When I first heard a few months ago that Amber had specifically chosen lock-up over rehab, I didn’t get it. But last night she gave a perfectly logical explanation: She had been in rehab before. It didn’t help. She started doing harder drugs while in treatment. If she ever wanted to get better, she needed more than a treatment program. I was impressed with her explanation. I had that same kind of “hmm…awareness?!” feeling I typically only have when I think about Catelynn and Tyler‘s decision to give Carly up for adoption. I felt that way a second time when Amber calls herself out for looking like shit while on Teen Mom. I’m glad that we can agree on that, Amber. (She was not wearing fake eyelashes or spray tanner during last night’s interview.)

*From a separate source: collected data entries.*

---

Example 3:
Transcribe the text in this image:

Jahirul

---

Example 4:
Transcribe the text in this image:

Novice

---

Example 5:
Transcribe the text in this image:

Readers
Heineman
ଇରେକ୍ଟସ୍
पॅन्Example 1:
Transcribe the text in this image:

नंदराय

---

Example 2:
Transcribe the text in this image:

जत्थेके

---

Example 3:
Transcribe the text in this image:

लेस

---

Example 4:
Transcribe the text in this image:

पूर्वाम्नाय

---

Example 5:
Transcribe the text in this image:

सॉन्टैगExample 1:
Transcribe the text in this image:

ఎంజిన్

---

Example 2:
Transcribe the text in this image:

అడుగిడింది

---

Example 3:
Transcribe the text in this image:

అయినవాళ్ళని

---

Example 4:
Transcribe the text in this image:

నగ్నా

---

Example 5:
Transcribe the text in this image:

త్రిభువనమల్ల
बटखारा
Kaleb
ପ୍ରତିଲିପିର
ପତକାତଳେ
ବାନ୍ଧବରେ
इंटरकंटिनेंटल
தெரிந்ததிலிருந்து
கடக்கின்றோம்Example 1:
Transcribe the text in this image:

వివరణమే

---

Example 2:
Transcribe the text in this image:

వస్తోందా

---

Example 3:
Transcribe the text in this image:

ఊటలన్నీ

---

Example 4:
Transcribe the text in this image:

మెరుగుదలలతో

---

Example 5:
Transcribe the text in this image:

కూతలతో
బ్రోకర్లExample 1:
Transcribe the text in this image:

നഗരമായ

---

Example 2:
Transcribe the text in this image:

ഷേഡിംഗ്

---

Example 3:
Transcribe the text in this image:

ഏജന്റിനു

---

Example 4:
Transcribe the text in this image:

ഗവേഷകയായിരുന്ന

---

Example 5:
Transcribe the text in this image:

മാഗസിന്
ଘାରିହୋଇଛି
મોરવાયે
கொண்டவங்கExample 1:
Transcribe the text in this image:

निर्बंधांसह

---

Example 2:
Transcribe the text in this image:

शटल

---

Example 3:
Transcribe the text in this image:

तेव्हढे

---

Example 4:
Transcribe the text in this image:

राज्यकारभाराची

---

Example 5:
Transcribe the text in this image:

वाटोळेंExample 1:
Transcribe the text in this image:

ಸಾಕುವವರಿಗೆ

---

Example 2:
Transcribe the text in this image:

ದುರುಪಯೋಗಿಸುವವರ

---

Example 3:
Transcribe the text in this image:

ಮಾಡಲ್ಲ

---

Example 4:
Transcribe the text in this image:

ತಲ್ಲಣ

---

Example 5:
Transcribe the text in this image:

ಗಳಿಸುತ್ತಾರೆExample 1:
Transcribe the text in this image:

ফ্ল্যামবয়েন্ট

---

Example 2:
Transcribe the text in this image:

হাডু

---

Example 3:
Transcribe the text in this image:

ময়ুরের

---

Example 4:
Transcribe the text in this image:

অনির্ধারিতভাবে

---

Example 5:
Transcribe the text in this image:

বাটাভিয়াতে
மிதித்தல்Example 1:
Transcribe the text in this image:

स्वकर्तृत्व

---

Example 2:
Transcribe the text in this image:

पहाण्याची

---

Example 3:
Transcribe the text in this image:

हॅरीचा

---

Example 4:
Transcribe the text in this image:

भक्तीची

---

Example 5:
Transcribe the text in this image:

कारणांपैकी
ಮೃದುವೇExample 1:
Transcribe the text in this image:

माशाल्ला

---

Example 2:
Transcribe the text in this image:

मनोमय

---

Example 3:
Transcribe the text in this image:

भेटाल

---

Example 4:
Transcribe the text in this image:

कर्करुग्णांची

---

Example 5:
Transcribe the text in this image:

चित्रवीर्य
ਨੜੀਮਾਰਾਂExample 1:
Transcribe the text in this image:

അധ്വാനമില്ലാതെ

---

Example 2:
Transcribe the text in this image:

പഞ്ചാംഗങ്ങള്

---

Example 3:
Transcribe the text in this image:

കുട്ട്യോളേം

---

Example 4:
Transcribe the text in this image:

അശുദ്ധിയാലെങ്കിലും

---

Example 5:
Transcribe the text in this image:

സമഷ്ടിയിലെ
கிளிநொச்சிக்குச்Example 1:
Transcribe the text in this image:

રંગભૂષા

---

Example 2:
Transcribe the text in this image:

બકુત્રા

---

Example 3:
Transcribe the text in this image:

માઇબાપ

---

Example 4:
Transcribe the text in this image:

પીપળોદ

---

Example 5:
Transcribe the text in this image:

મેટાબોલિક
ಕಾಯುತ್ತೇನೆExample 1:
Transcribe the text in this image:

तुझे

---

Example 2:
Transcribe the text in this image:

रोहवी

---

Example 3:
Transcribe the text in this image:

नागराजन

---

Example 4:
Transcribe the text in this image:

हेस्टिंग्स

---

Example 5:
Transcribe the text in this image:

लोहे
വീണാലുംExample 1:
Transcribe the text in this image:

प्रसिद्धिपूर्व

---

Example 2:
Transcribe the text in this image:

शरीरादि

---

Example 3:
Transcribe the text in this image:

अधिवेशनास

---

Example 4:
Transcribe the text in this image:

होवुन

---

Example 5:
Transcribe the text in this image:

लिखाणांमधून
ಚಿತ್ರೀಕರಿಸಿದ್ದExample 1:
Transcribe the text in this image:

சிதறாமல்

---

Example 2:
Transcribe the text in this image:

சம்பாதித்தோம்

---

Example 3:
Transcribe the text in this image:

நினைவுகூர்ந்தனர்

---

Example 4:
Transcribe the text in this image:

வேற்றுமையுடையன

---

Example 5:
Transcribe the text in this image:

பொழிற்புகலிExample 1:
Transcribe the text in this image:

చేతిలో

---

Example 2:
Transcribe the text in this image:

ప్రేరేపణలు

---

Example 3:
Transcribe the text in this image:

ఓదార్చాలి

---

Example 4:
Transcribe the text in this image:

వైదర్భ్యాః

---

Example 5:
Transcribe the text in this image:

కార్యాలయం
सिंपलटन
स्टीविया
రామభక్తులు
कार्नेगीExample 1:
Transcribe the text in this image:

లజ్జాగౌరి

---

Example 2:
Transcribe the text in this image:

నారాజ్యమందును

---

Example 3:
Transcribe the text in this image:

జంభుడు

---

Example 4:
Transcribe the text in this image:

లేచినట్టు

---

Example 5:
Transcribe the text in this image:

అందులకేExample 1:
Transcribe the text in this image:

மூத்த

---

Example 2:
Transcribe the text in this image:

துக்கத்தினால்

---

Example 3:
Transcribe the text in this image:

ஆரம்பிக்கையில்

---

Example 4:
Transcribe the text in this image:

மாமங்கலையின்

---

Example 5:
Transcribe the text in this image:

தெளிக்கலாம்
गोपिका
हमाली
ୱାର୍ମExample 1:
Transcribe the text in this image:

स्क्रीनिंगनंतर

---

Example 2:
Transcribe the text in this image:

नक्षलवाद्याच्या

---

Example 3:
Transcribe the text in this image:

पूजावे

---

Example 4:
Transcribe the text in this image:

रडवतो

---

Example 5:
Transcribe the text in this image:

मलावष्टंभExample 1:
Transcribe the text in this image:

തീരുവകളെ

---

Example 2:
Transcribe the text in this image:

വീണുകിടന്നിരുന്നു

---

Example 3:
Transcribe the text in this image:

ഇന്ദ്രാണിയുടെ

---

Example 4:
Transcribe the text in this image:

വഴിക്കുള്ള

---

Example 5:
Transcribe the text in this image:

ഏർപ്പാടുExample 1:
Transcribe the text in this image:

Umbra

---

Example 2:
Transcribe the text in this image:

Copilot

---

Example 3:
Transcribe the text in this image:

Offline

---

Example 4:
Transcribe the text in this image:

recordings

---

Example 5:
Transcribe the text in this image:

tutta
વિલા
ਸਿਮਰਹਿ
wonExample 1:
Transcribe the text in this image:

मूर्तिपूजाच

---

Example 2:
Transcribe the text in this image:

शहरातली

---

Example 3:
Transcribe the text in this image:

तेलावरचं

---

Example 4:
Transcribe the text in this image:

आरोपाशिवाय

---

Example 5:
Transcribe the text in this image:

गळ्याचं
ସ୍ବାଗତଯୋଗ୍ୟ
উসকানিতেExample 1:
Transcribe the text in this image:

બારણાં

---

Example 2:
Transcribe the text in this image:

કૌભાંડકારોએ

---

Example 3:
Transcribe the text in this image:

Watching Amber talk about Leah is bittersweet. Her eyes light up, with a mother’s love but also with longing. It’s sad. She tells Dr. Drew that Gary doesn’t bring Leah to visit, and that kills her. What’s surprising, though, is her controlled reaction to something that would probably rile any mother who couldn’t see her baby up. She says she misses Leah more than anything, but then she offers that Gary is also, probably, trying to protect their 3-year-old by not allowing her to see her mother in jail. So she understands.
Things get more lighthearted towards the end, when she tells viewers that contrary to what we may have read in the tabloids, no one has ever put glass in her food, nor does she have a BFF/lesbian lover/protector named “Sugarfoot.” (Although I was kinda hoping that one was true… if only for the spin-off reality show possibilities.)
I want to point out that yes, I am aware that Amber has made a lot of questionable decisions in her life thus far. And some may not agree with my praise of Amber, because after all, she’s a teen mom turned drug addict, in the spotlight and incarcerated. I can see how many people might not think she’s the best example. And if you focus on her bad behavior, she’s not. But last night, the Amber that was on TV wasn’t the fucked up on fentanyl, angry/sad/neglectful/badly-tanned person making questionable fashion decisions and even more questionable lifestyle choices that she had been for so long on Teen Mom. She was an introspective, self-aware, apologetic person; a mother on the road to recovery. She said, “I value my story a lot and I have a lot to give. I still have a lot to learn, but I have a lot to give, too.” And I think maybe we should give her a chance.